Photography: Felix Sauter
Artists: Susanne Kudielka and Kaspar Wimberley
A project commissioned by the Festival der Regionen, taking place between the 9th of May and the 1st of June 2009 in Auwiesen (Linz, Austria)
‘Gassi’ offered festival visitors the chance to borrow a local dog and let this dog guide them on a walk through Auwiesen. This simple act, for many people a daily routine, offered the potential for a unique interaction with the site.
Walking with a dog created a feeling of belonging and purpose, legitimising intrusions and facilitating interaction with the dog-walking community; A form of camouflage for cultural tourists. The lack of any conscious destination and the consideration for the dog’s needs resulted in a very different rhythm and focus for the walk, neutralising or diverting the voyeurism of the situation, removing the exotic, the spectacle, the ‘them and us’. Curators would return and talk about wee-wee.
Who or what was in control of the walk? How does the architecture guide the dog-walkers? How do the dogs guide the dog-walkers? Do patterns of daily life and daily routine emerge?
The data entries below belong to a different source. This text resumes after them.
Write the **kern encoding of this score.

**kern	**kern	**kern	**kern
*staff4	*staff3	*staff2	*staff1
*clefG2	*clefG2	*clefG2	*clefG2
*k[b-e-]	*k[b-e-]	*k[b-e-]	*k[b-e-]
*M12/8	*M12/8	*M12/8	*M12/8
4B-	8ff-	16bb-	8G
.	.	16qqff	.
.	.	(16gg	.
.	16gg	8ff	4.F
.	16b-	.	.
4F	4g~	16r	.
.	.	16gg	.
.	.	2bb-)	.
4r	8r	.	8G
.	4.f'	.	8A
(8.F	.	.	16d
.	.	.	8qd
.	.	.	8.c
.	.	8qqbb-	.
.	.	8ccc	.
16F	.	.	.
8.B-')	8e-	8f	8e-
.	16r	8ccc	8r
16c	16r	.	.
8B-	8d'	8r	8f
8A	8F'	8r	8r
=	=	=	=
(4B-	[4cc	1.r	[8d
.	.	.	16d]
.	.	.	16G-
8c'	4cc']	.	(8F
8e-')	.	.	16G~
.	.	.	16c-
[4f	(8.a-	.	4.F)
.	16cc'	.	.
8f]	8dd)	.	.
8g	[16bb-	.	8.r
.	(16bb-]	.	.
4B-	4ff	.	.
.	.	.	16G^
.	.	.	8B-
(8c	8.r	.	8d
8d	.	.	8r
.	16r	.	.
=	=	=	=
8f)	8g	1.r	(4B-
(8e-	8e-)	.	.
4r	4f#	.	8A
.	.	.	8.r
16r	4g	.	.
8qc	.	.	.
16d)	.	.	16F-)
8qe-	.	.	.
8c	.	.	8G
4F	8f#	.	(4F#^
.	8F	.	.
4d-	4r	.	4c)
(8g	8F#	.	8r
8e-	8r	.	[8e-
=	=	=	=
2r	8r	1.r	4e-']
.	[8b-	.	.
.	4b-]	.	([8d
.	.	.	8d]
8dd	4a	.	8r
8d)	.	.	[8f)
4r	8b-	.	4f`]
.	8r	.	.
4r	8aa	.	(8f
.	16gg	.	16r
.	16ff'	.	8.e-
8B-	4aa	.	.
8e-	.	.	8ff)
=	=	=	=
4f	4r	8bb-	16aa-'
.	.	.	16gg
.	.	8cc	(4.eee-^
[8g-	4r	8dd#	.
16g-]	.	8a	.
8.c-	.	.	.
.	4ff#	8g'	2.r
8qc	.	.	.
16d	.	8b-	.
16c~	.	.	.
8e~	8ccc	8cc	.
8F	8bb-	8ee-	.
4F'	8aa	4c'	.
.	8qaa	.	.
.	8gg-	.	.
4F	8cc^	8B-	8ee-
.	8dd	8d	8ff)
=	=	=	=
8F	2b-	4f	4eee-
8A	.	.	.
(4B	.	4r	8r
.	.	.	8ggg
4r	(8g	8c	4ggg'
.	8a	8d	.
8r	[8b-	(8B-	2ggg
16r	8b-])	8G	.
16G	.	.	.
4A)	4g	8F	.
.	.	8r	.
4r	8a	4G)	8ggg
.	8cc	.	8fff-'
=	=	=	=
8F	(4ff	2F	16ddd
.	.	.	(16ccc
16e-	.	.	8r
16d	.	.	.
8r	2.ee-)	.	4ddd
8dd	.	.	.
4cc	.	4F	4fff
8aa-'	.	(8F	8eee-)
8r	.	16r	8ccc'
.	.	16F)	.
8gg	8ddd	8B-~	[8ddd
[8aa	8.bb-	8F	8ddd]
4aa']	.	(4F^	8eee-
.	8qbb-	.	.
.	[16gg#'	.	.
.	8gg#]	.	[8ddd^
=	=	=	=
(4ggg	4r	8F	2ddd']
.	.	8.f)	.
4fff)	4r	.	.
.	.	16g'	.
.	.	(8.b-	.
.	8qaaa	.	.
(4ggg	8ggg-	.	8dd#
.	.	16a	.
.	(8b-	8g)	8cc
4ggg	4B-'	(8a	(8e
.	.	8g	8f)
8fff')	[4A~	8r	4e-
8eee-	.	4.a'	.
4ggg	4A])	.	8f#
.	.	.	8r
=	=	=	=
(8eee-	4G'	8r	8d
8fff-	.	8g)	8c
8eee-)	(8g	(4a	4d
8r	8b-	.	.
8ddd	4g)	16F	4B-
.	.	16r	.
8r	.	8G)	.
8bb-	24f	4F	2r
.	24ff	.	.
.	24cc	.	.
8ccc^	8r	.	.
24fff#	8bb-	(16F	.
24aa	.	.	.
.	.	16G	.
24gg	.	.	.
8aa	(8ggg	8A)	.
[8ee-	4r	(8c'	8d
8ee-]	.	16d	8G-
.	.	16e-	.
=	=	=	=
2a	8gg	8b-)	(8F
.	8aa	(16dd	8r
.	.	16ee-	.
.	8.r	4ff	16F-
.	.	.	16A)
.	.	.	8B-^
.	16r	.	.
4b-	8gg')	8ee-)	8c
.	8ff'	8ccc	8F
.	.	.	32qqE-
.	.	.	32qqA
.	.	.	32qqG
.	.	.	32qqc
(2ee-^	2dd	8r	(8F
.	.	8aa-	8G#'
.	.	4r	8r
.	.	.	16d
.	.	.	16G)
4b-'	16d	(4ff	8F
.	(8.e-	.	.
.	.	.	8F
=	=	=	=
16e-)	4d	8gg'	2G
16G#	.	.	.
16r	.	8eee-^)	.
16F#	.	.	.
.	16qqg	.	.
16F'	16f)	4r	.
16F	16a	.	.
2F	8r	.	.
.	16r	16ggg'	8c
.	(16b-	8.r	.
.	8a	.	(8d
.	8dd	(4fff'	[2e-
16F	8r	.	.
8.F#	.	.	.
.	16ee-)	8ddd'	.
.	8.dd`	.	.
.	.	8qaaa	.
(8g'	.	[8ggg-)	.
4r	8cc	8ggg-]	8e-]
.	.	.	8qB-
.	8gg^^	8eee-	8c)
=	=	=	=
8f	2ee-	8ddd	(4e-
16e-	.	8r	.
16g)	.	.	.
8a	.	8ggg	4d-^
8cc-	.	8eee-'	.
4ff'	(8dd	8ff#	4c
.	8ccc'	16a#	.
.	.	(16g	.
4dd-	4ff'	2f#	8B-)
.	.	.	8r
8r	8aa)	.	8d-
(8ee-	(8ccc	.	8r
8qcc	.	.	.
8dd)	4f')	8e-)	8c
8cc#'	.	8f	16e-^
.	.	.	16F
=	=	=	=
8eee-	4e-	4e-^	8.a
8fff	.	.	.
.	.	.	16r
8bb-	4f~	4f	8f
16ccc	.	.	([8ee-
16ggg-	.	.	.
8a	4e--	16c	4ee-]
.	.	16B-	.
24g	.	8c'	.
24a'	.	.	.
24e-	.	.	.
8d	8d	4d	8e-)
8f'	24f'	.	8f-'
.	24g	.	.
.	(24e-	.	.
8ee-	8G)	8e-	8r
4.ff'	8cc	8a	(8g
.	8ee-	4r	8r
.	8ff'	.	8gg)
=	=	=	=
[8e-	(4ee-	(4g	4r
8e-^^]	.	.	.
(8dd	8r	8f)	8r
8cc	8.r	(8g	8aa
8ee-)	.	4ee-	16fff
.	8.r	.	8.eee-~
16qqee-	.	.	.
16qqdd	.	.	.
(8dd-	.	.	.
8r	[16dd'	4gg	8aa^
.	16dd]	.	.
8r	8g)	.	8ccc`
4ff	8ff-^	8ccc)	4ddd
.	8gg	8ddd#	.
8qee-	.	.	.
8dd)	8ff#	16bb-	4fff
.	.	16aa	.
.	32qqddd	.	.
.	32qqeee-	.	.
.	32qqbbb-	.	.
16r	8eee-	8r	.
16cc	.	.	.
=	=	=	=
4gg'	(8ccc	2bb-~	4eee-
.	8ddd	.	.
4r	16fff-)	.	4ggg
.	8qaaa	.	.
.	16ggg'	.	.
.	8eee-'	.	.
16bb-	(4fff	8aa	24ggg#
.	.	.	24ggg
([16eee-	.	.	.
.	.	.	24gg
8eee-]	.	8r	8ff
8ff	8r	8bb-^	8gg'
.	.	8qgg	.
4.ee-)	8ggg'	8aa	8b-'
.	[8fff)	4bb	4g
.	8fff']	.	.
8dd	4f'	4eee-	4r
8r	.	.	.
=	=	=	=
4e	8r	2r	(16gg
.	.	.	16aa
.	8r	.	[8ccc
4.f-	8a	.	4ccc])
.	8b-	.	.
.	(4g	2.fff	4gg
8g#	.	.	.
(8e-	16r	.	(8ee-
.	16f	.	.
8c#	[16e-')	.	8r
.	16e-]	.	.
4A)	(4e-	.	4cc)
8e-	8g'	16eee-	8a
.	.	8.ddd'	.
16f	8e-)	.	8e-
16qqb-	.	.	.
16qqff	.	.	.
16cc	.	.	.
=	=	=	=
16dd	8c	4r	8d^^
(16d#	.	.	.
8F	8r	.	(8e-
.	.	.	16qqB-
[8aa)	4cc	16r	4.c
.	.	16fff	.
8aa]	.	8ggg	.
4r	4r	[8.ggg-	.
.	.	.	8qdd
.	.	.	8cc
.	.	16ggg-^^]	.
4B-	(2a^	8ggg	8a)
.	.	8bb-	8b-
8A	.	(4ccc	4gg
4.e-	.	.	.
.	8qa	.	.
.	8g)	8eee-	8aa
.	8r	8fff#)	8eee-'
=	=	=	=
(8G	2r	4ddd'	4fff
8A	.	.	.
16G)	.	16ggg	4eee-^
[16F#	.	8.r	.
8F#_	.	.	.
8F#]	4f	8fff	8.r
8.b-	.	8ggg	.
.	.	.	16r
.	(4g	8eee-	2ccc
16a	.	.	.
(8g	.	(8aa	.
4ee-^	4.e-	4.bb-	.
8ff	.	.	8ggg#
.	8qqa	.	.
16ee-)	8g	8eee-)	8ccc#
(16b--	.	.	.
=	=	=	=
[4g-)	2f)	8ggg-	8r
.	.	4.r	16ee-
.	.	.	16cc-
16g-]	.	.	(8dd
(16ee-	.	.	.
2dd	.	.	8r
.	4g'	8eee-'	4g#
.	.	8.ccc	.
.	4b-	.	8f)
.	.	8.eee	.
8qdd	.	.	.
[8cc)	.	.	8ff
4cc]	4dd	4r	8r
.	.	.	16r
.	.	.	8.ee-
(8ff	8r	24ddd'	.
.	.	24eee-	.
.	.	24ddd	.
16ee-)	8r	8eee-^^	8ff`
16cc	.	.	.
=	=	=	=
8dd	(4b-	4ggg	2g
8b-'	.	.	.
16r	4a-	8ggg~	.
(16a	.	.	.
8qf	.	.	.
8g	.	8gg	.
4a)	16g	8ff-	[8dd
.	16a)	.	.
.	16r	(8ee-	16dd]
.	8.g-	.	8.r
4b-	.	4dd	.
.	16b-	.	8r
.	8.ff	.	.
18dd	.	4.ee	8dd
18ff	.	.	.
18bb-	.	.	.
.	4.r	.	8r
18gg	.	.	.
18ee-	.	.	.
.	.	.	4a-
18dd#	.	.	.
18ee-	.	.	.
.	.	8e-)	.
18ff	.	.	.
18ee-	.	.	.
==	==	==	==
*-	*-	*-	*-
The routes that were taken were documented using GPS tracking devices and short interviews that were held at the end of each tour, a growing archive of cartographic and cognitive documentation that emerged as the festival progressed. At the end of the festival we hosted a BBQ-Vernisage that brought together the dog owners, Gassi participants, and an exhibition of routes, reactions and experiences. A publication was then made to document the project.
Walking a dog leads to unavoidable contact with other dog owners. The dogs tend to force the conversation, as they excitedly perform a parallel get-together and bring the walk to a temporary halt. The starting point for the conversation is almost always the dog. How old, male or female? You find yourself talking openly about a very personal and private thing.
Auwiesen is a place of dogs and dog owners, complete with ‘Freilauf’ areas and the provision of plastic bag dispensers along the main road. During an hour-long walk through Auwiesen, we documented twelve encounters with dog owners who were taking their four legged friends for a walk. The people we met spanned every generation and came from a variety of backgrounds, a cross section of the Auwiesen community. You usually found yourself saying hello to the dog first. If we had not said hello to their dogs, we would probably not have had a discussion with the people we met.
The idea also touches on our own actions, as artists coming into a community to explore its potential for a future project. Sniffing around in a state of heightened interest, we found the place fascinating, taking photos of people’s private spaces, and looking for conversations or contact with ‘the locals’. This led us to consider the cultural tourists that might be coming to ‘experience’ Auwiesen during the festival. Providing visitors with a dog could be read as a form of camouflage for cultural tourists.